Highlights (week 29/2022)
Updated: Aug 21, 2022
European Central Bank decisions
Due to high inflationary pressures, the ECB on July 21st announced a 50 basis point raise to interest rates.

It also launched the Transmission Protection Instrument (TPI), an anti-fragmentation tool aimed at supporting nations with large debt burdens and high borrowing costs and limiting discrepancies among euro zone member states. The TPI is designed to cap borrowing costs across the region. Source: ECB
Euro-area inflation
Annual inflation rate in the Euro Area was confirmed at a record high of 8.6% in June of 2022, compared to 8.1% in May and 1.9% a year earlier. The biggest contribution came once again from prices of energy (42%), but strong price increases were also seen for food, alcohol & tobacco (8.9%) and services (3.4%), suggesting a widespread inflationary pressure.

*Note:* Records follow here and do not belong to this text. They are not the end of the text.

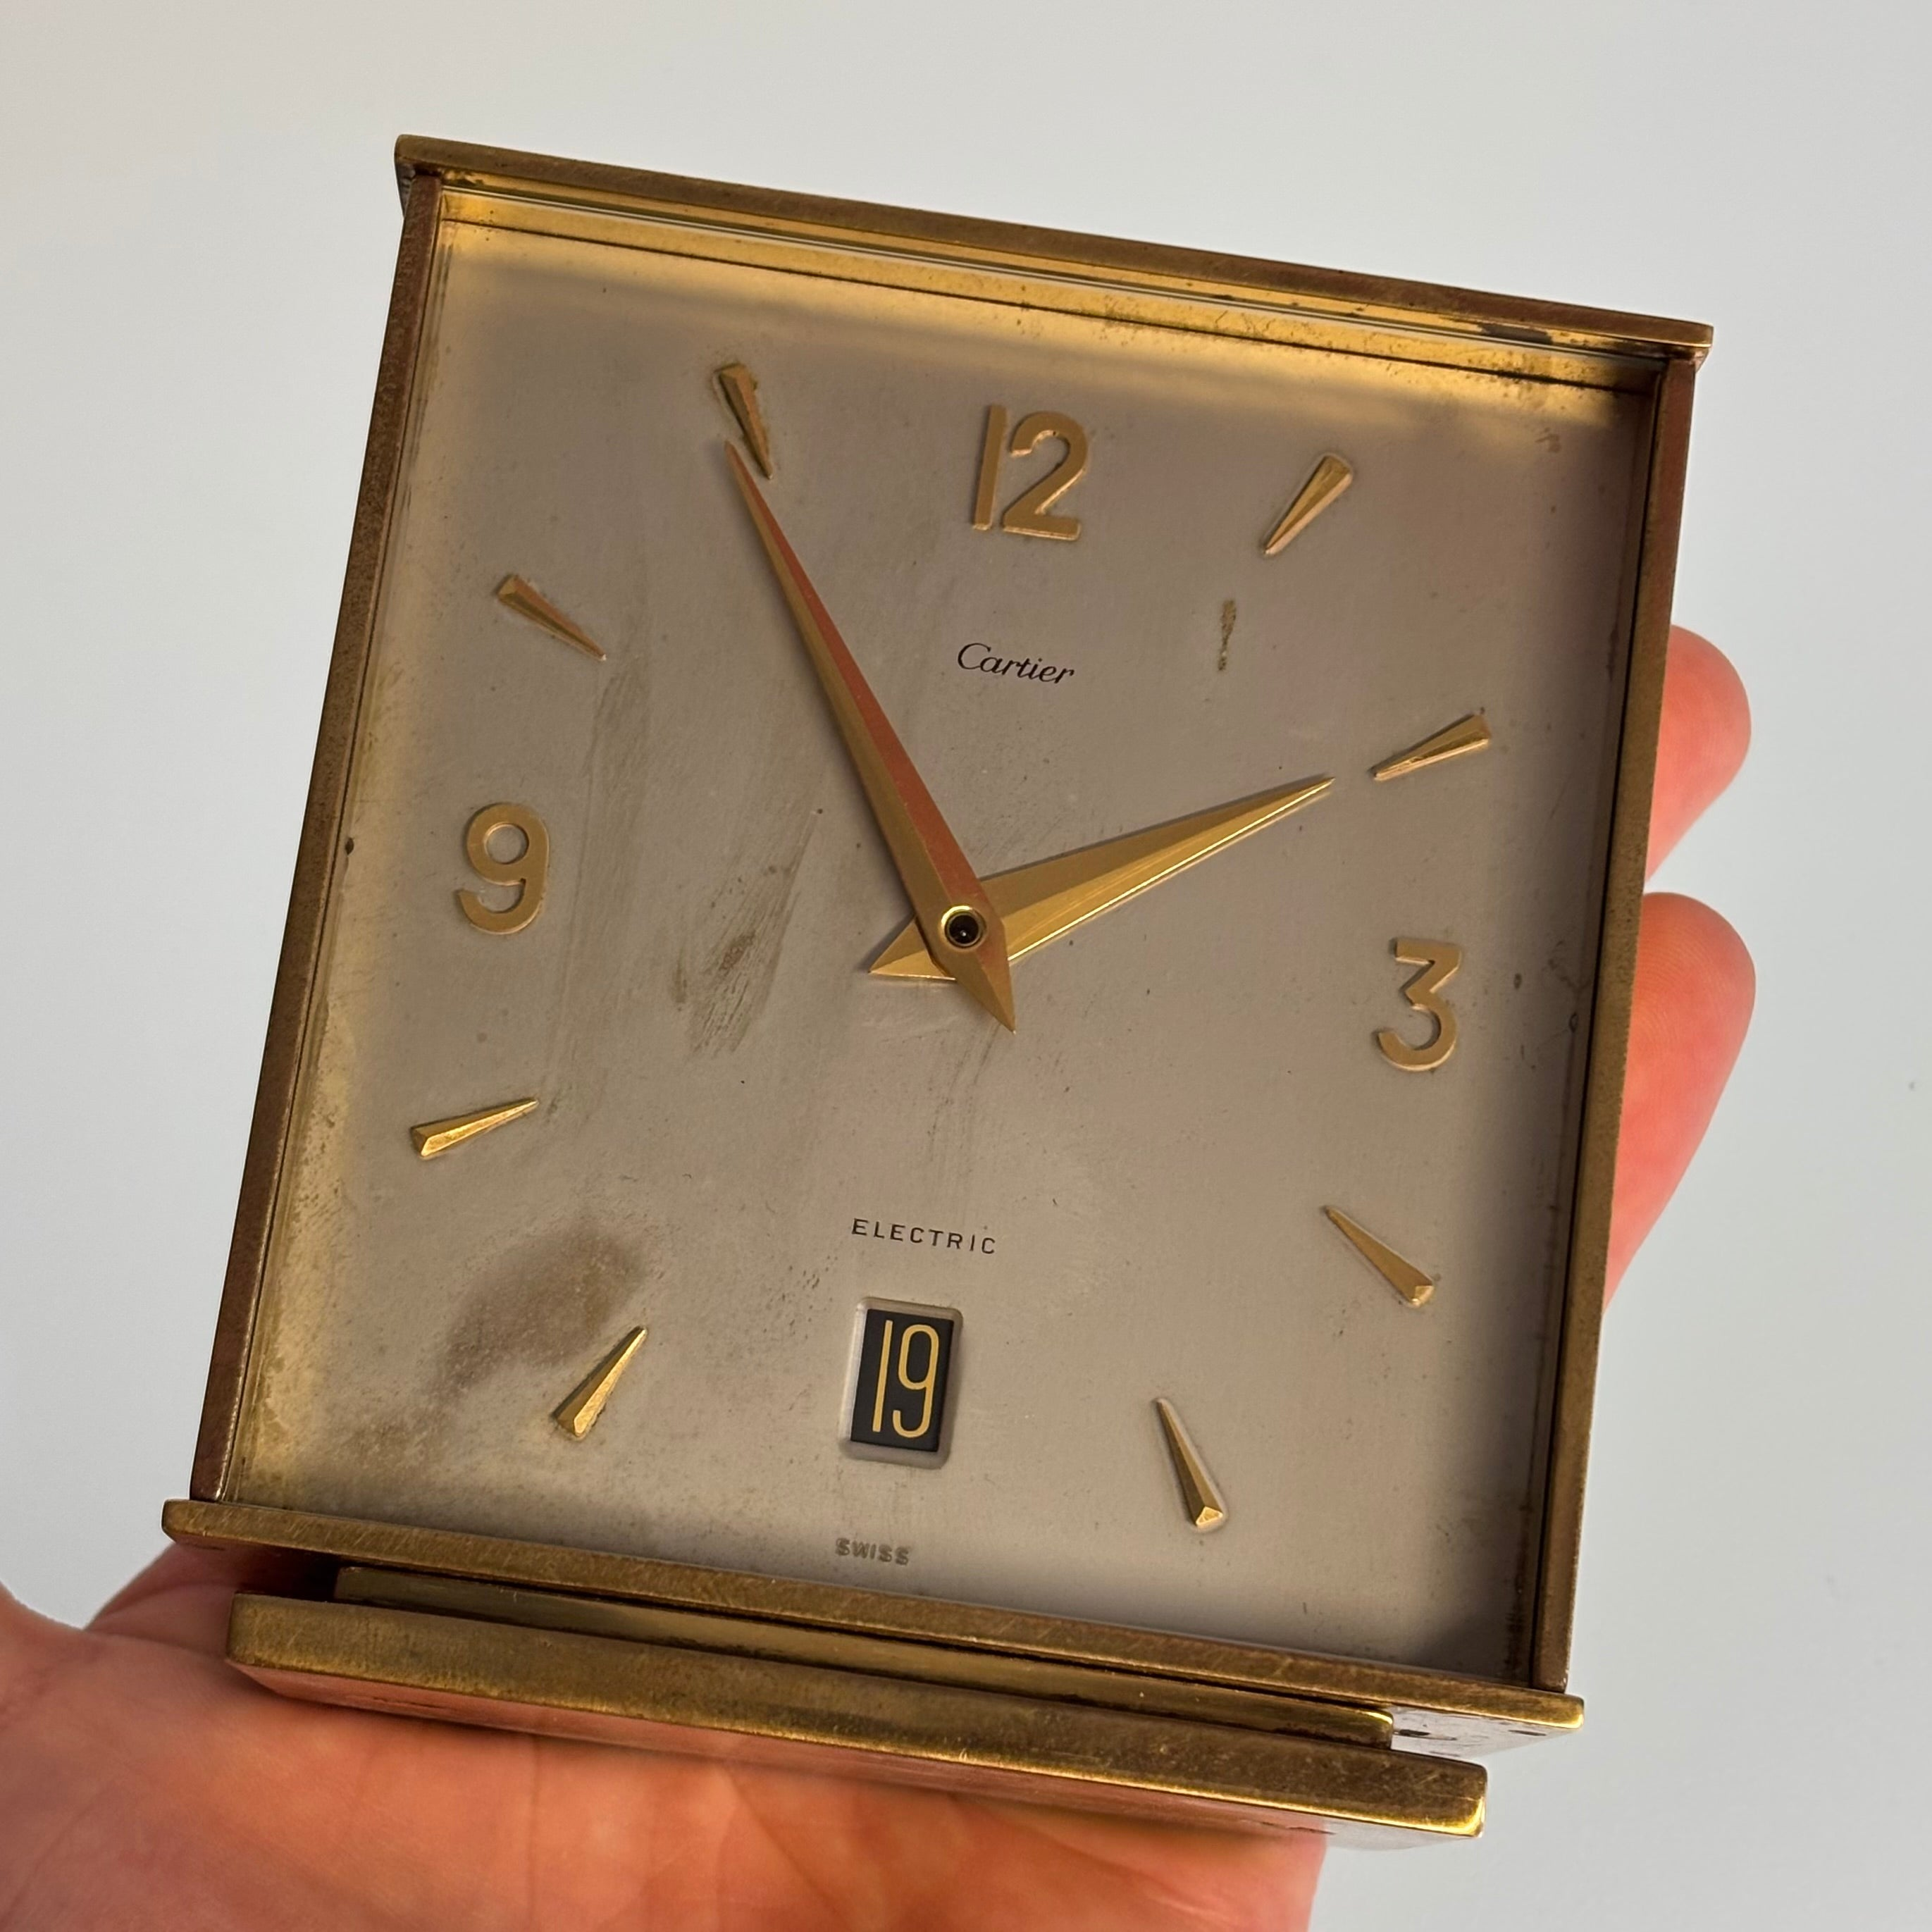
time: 1:54
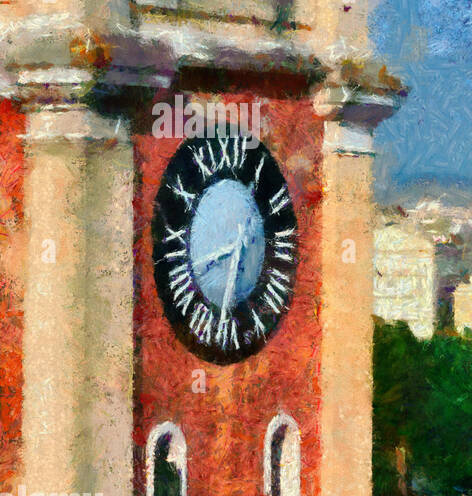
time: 8:32
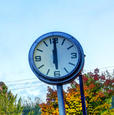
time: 6:00
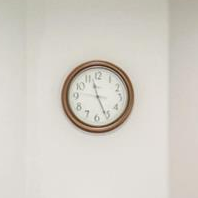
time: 11:25
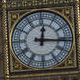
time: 12:15
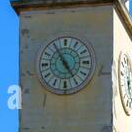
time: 4:54
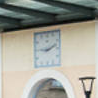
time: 9:11
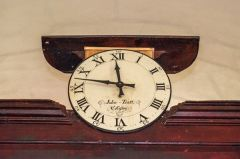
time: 11:47
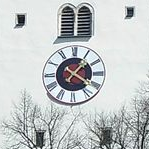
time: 1:20
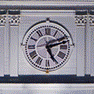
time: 5:12
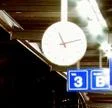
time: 11:12
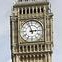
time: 2:57
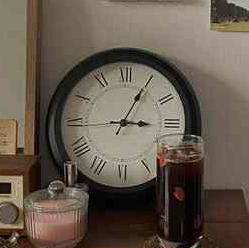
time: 3:04
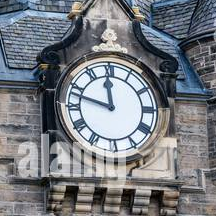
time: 11:47
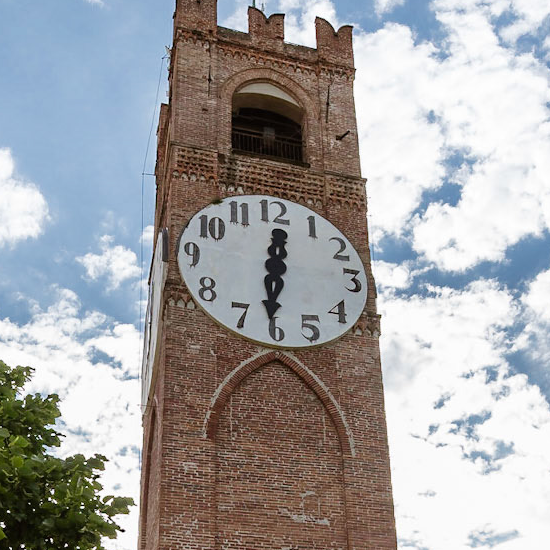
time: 12:30
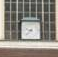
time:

Excluding energy, the inflation increased to 4.9% from 4.6%. Compared to the previous month, consumer prices increased 0.8%. Source: Eurostat
UK inflation
The Consumer Prices Index (CPI) rose by 9.4% in the 12 months to June 2022, up from 9.1% in May. On a monthly basis, CPI rose by 0.8% in June 2022, compared with a rise of 0.5% in June 2021.

The Consumer Prices Index including owner occupiers' housing costs (CPIH) rose by 8.2% in the 12 months to June 2022, up from 7.9% in May. Rising prices for motor fuels and food made the largest upward contributions to the change in both the CPIH and CPI 12-month inflation rates between May and June 2022. Source: Office for National Statistics
Markets
U.S.A
The S&P 500 fell nearly 1% on Friday to 3,961.63, but finished the week 2.6% higher. The DJIA lost nearly 0.5% on Friday to 31,899.29, but was up 2% for the week, Nasdaq was the biggest weekly winner among the three U.S indexes advancing 3.3%.
Europe
The Stoxx 600 closed 0.4% higher on Friday, with travel and leisure stocks advancing 2.4% as most sectors finished in positive territory. The pan-European benchmark also had a positive week, climbing almost 3%.
The spread between Italian and German bond yields which is seen as a measure of stress in European markets or a fear gauge, has widened in recent months to its highest level since May 2020.